Application of design stresses to cable tray systems

Structural Design

A cable tray manufacturer must design standard products to accommodate the great variations encountered in applications. The factors affecting the selection of a suitable basic design stress necessarily result in more conservative stresses than might otherwise be required. An engineer, who is in a position to determine specific stress requirements with a far greater degree of accuracy, may consider that the manufacturer's basic design stresses are too conservative for a particular project. Using individual experience and judgment, he or she would establish a new set of basic design stresses, selecting those safety factors that would result in a cable tray system best suited to meet the projected service conditions.
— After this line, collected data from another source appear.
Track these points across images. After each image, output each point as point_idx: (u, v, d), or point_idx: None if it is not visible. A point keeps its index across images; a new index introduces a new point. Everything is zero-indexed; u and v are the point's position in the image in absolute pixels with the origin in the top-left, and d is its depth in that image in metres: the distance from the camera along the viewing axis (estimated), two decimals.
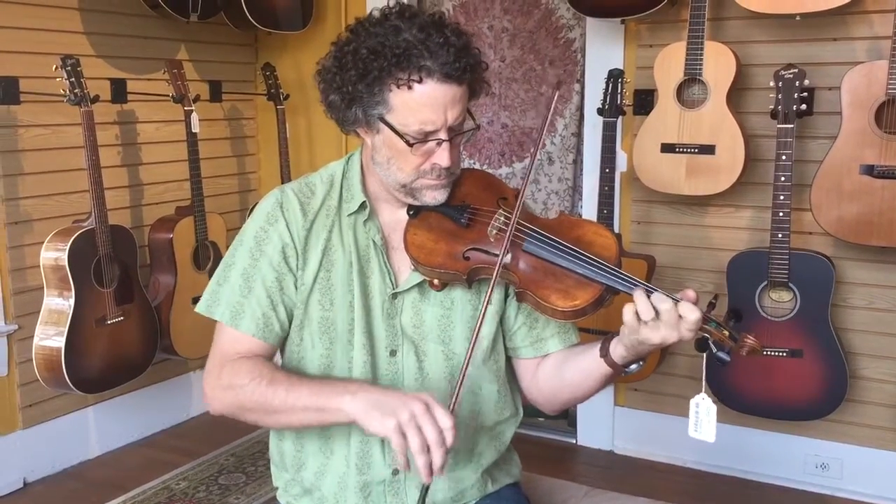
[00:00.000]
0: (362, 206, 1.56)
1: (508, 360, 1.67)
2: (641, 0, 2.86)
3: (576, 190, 3.64)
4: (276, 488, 1.71)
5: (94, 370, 2.97)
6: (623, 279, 1.41)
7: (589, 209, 3.27)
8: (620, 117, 3.00)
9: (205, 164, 3.37)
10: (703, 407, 1.45)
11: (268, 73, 3.71)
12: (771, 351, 2.78)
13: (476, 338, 1.45)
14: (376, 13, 1.47)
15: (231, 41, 3.80)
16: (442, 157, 1.47)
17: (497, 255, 1.47)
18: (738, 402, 2.89)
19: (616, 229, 3.16)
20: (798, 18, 2.69)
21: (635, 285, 1.39)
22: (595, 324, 2.69)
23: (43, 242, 2.91)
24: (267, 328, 1.55)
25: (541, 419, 3.51)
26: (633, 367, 1.48)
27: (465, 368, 1.43)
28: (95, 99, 2.93)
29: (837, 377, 2.77)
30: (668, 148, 2.89)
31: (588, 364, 1.51)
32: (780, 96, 2.66)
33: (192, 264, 3.34)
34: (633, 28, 3.18)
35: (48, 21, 3.07)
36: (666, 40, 3.00)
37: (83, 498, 3.04)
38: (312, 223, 1.56)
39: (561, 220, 1.55)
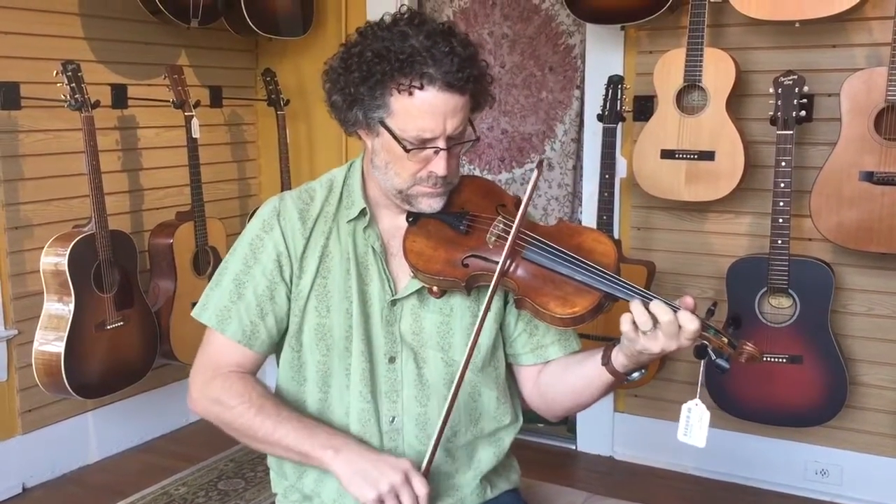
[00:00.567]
0: (362, 212, 1.56)
1: (508, 366, 1.67)
2: (641, 6, 2.87)
3: (575, 196, 3.64)
4: (276, 494, 1.70)
5: (94, 375, 2.96)
6: (622, 286, 1.41)
7: (589, 215, 3.27)
8: (620, 123, 3.00)
9: (205, 170, 3.37)
10: (696, 413, 1.45)
11: (268, 79, 3.72)
12: (771, 357, 2.78)
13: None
14: (388, 18, 1.48)
15: (231, 47, 3.81)
16: (439, 165, 1.47)
17: (495, 262, 1.47)
18: (737, 408, 2.88)
19: (616, 235, 3.16)
20: (797, 25, 2.70)
21: (634, 293, 1.39)
22: (596, 330, 2.69)
23: (43, 247, 2.90)
24: (253, 336, 1.55)
25: (540, 425, 3.51)
26: (636, 374, 1.48)
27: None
28: (96, 104, 2.93)
29: (837, 383, 2.77)
30: (667, 154, 2.89)
31: (590, 372, 1.51)
32: (779, 103, 2.67)
33: (192, 269, 3.34)
34: (633, 34, 3.18)
35: (49, 26, 3.08)
36: (666, 47, 3.00)
37: (82, 503, 3.04)
38: (311, 230, 1.57)
39: (560, 227, 1.55)
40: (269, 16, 3.54)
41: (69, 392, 2.89)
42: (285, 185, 3.67)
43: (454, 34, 1.46)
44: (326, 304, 1.55)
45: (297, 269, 1.56)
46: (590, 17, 3.02)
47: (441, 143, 1.45)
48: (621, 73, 3.10)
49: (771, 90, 2.70)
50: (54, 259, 2.87)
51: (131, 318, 3.08)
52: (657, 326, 1.35)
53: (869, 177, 2.62)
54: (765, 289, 2.78)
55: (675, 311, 1.34)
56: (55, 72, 2.86)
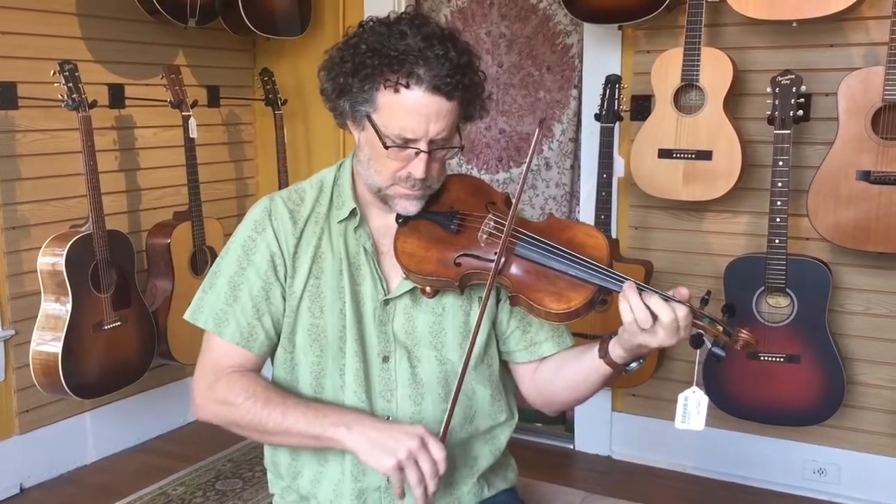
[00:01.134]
0: (353, 212, 1.56)
1: (503, 364, 1.67)
2: (639, 6, 2.87)
3: (573, 195, 3.64)
4: (273, 495, 1.70)
5: (91, 375, 2.96)
6: (615, 279, 1.41)
7: (586, 214, 3.27)
8: (618, 123, 3.01)
9: (202, 170, 3.37)
10: (693, 400, 1.46)
11: (266, 79, 3.72)
12: (768, 356, 2.78)
13: (472, 346, 1.46)
14: (392, 15, 1.49)
15: (229, 46, 3.80)
16: (417, 167, 1.46)
17: (488, 260, 1.47)
18: (735, 407, 2.89)
19: (614, 235, 3.16)
20: (795, 25, 2.70)
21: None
22: (593, 328, 2.69)
23: (40, 247, 2.90)
24: (251, 337, 1.55)
25: (538, 425, 3.51)
26: (633, 365, 1.48)
27: (459, 386, 1.44)
28: (93, 104, 2.93)
29: (835, 383, 2.77)
30: (665, 153, 2.89)
31: (587, 365, 1.51)
32: (776, 102, 2.67)
33: (189, 269, 3.34)
34: (631, 34, 3.18)
35: (46, 26, 3.07)
36: (663, 46, 3.01)
37: (80, 503, 3.04)
38: (302, 231, 1.57)
39: (550, 222, 1.55)
40: (266, 15, 3.54)
41: (66, 392, 2.89)
42: (283, 184, 3.67)
43: (454, 40, 1.46)
44: (320, 304, 1.55)
45: (290, 269, 1.56)
46: (587, 16, 3.02)
47: (422, 146, 1.45)
48: (619, 73, 3.11)
49: (768, 90, 2.70)
50: (51, 259, 2.87)
51: (129, 319, 3.08)
52: (657, 321, 1.35)
53: (866, 176, 2.62)
54: (762, 288, 2.78)
55: (666, 300, 1.35)
56: (52, 71, 2.86)
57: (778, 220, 2.69)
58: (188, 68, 3.59)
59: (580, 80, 3.47)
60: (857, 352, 2.95)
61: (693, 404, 1.46)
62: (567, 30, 3.57)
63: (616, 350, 1.45)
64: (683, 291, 1.37)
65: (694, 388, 1.46)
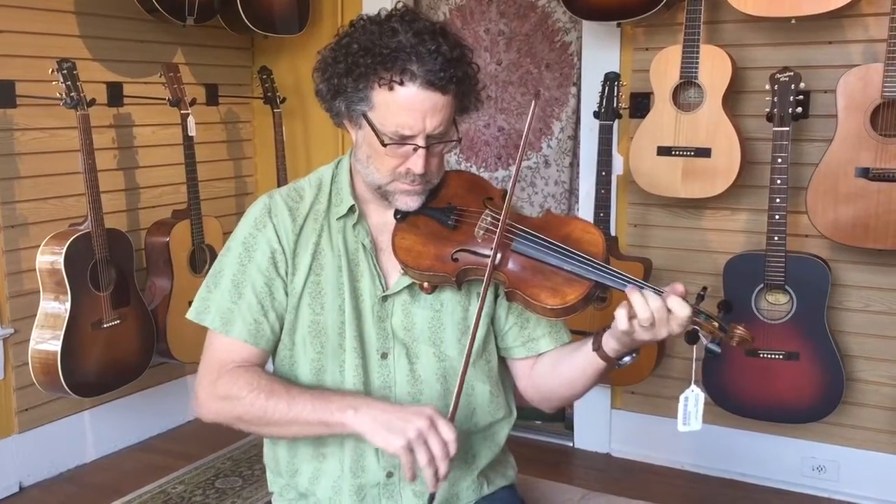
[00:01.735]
0: (351, 209, 1.57)
1: (501, 360, 1.67)
2: (637, 3, 2.87)
3: (572, 193, 3.64)
4: (272, 493, 1.70)
5: (91, 374, 2.96)
6: (611, 275, 1.42)
7: (586, 212, 3.27)
8: (617, 120, 3.00)
9: (201, 168, 3.37)
10: (692, 398, 1.46)
11: (264, 77, 3.72)
12: (767, 353, 2.78)
13: (472, 344, 1.45)
14: (383, 12, 1.49)
15: (227, 45, 3.80)
16: (416, 163, 1.47)
17: (485, 256, 1.48)
18: (734, 404, 2.89)
19: (613, 232, 3.16)
20: (793, 22, 2.69)
21: (626, 282, 1.40)
22: (592, 325, 2.69)
23: (39, 246, 2.90)
24: (259, 334, 1.55)
25: (538, 422, 3.51)
26: (627, 359, 1.48)
27: (464, 375, 1.44)
28: (92, 102, 2.92)
29: (834, 380, 2.78)
30: (664, 151, 2.89)
31: (582, 360, 1.51)
32: (775, 99, 2.67)
33: (188, 268, 3.34)
34: (630, 31, 3.18)
35: (44, 24, 3.07)
36: (662, 43, 3.01)
37: (79, 502, 3.04)
38: (302, 228, 1.57)
39: (548, 218, 1.55)
40: (265, 13, 3.54)
41: (66, 391, 2.89)
42: (282, 182, 3.66)
43: (445, 34, 1.46)
44: (320, 301, 1.55)
45: (291, 266, 1.56)
46: (586, 14, 3.02)
47: (420, 141, 1.45)
48: (618, 70, 3.10)
49: (767, 87, 2.70)
50: (50, 258, 2.87)
51: (128, 317, 3.08)
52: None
53: (865, 173, 2.62)
54: (761, 285, 2.78)
55: (661, 295, 1.35)
56: (51, 70, 2.86)
57: (777, 217, 2.69)
58: (187, 66, 3.59)
59: (579, 78, 3.47)
60: (856, 349, 2.95)
61: (692, 404, 1.46)
62: (566, 27, 3.57)
63: (610, 343, 1.45)
64: (679, 287, 1.37)
65: (693, 386, 1.46)
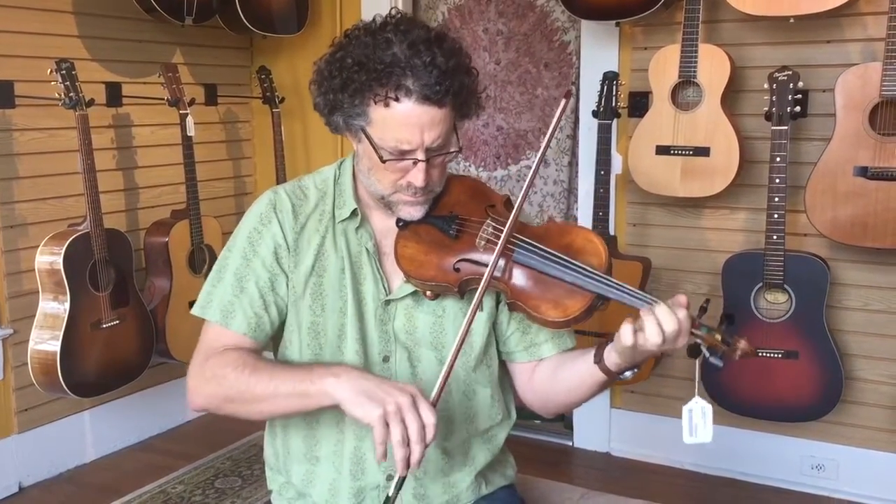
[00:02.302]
0: (353, 213, 1.56)
1: (502, 364, 1.67)
2: (636, 3, 2.87)
3: (571, 192, 3.64)
4: (271, 491, 1.70)
5: (90, 374, 2.96)
6: (613, 287, 1.40)
7: (584, 211, 3.27)
8: (615, 119, 3.01)
9: (200, 168, 3.37)
10: (697, 410, 1.44)
11: (263, 77, 3.72)
12: (766, 352, 2.79)
13: (461, 343, 1.42)
14: (378, 19, 1.47)
15: (226, 44, 3.80)
16: (417, 176, 1.45)
17: (486, 266, 1.45)
18: (733, 403, 2.89)
19: (612, 231, 3.16)
20: (792, 21, 2.70)
21: (625, 293, 1.39)
22: (591, 326, 2.68)
23: (38, 246, 2.90)
24: (259, 328, 1.55)
25: (537, 421, 3.51)
26: (628, 373, 1.46)
27: (453, 362, 1.40)
28: (90, 102, 2.92)
29: (833, 378, 2.78)
30: (663, 150, 2.89)
31: (582, 370, 1.50)
32: (774, 98, 2.67)
33: (187, 268, 3.34)
34: (628, 31, 3.18)
35: (43, 25, 3.07)
36: (660, 43, 3.01)
37: (79, 502, 3.04)
38: (303, 227, 1.56)
39: (550, 227, 1.54)
40: (263, 13, 3.53)
41: (65, 391, 2.89)
42: (280, 182, 3.65)
43: (441, 43, 1.43)
44: (321, 303, 1.55)
45: (293, 262, 1.55)
46: (585, 13, 3.02)
47: (419, 155, 1.44)
48: (616, 70, 3.11)
49: (766, 86, 2.70)
50: (49, 258, 2.87)
51: (127, 317, 3.07)
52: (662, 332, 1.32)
53: (863, 172, 2.62)
54: (760, 284, 2.78)
55: (654, 305, 1.33)
56: (49, 70, 2.86)
57: (776, 216, 2.69)
58: (185, 66, 3.59)
59: (578, 77, 3.47)
60: (854, 348, 2.95)
61: (698, 415, 1.44)
62: (565, 27, 3.57)
63: (611, 356, 1.43)
64: (682, 299, 1.35)
65: (696, 398, 1.44)
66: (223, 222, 3.55)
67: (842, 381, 2.78)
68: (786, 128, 2.66)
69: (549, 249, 1.46)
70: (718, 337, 1.35)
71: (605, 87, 2.98)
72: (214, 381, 1.48)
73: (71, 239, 2.86)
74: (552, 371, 1.59)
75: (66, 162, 3.11)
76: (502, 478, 1.71)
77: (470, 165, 3.82)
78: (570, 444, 3.49)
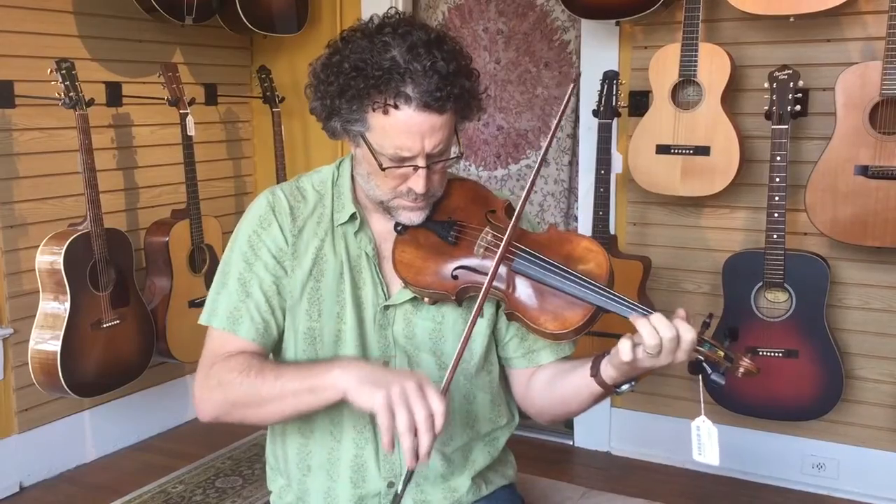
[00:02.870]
0: (352, 216, 1.54)
1: (502, 368, 1.65)
2: (636, 2, 2.87)
3: (571, 191, 3.64)
4: (270, 492, 1.69)
5: (90, 374, 2.96)
6: (614, 300, 1.37)
7: (585, 211, 3.27)
8: (616, 119, 3.01)
9: (200, 168, 3.36)
10: (704, 430, 1.41)
11: (263, 76, 3.72)
12: (767, 351, 2.79)
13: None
14: (376, 20, 1.43)
15: (226, 44, 3.80)
16: (417, 183, 1.43)
17: (484, 274, 1.43)
18: (734, 402, 2.89)
19: (612, 231, 3.16)
20: (792, 20, 2.70)
21: (626, 306, 1.36)
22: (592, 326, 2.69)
23: (38, 246, 2.90)
24: (266, 333, 1.53)
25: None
26: (625, 387, 1.42)
27: (460, 354, 1.37)
28: (90, 102, 2.92)
29: (833, 377, 2.78)
30: (663, 149, 2.89)
31: (579, 382, 1.46)
32: (774, 97, 2.67)
33: (188, 267, 3.34)
34: (628, 30, 3.18)
35: (43, 24, 3.07)
36: (660, 42, 3.01)
37: (79, 502, 3.04)
38: (301, 229, 1.54)
39: (550, 235, 1.50)
40: (263, 13, 3.53)
41: (66, 391, 2.89)
42: (281, 182, 3.64)
43: (441, 45, 1.39)
44: (318, 308, 1.53)
45: (291, 266, 1.54)
46: (585, 12, 3.02)
47: (419, 161, 1.41)
48: (616, 69, 3.11)
49: (766, 85, 2.70)
50: (50, 258, 2.87)
51: (127, 317, 3.07)
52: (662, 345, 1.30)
53: (864, 171, 2.62)
54: (761, 283, 2.78)
55: (676, 328, 1.29)
56: (49, 70, 2.86)
57: (776, 215, 2.69)
58: (185, 66, 3.59)
59: (578, 77, 3.46)
60: (855, 346, 2.95)
61: (705, 434, 1.41)
62: (564, 26, 3.57)
63: (608, 370, 1.39)
64: (682, 313, 1.33)
65: (703, 417, 1.41)
66: (223, 222, 3.55)
67: (842, 380, 2.78)
68: (786, 127, 2.66)
69: (549, 259, 1.43)
70: (721, 353, 1.32)
71: (606, 87, 2.98)
72: (220, 388, 1.46)
73: (71, 239, 2.86)
74: (548, 380, 1.56)
75: (66, 162, 3.11)
76: (502, 478, 1.69)
77: (470, 165, 3.82)
78: (571, 443, 3.49)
With these stresses, the engineer can easily calculate an increase or decrease in the manufacturer's loading data, since the load is always in direct proportion to the stress.

The factors of safety used in determining maximum allowable stresses are as follows: · Aluminum Alloys a. For tension: the lower of 1/3 the minimum ultimate strength or 1/2 the minimum yield strength in tension. b. For compression: the lower of 1/3 the minimum ultimate strength or 2/5 the minimum yield strength in compression. c. For shear: the lower of 1/3 the minimum ultimate strength or 1/2 the minimum yield strength in shear. · For Hot Rolled Steels a. For tension: the lower of 1/2 the minimum ultimate strength or the minimum yield point in tension times .61. b. For compression: the lower of 1/2 the minimum ultimate strength or the minimum yield point in compression times .61. c. For shear: maximum stress not to exceed a value of 2/3 the basic design stress for tension.

Design Efficiency

A tray designed to perform its required function with the minimum weight (which facilitates installation) requires the material to be used in the most effective manner. The design requirements of siderails are different from those of rungs or ventilated bottom; fabricated tray allows the designer to use different shapes and thicknesses of metal to the best advantage. The strength of the siderail and rungs is increased by the proper use of metal in the high strength heattreated aluminum or continuously rolled cold-worked steel sections.